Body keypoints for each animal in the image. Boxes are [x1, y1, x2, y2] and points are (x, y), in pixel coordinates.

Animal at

* * *

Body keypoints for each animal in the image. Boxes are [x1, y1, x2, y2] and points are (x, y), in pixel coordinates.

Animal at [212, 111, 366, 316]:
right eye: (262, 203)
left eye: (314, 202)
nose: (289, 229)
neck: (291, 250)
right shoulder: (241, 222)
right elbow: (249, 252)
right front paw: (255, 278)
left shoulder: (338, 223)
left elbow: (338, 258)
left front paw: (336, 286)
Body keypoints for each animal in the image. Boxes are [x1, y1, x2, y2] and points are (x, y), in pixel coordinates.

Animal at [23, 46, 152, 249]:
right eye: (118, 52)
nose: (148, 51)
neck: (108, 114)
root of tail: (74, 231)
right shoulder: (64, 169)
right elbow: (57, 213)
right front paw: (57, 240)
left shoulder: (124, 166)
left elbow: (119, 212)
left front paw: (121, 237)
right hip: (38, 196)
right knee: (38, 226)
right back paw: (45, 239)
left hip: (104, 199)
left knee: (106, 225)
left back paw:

Prompt = Lines of the listing above that contain the word "front" must all be copied.

Response to the exercise =
right front paw: (255, 278)
left front paw: (336, 286)
right front paw: (57, 240)
left front paw: (121, 237)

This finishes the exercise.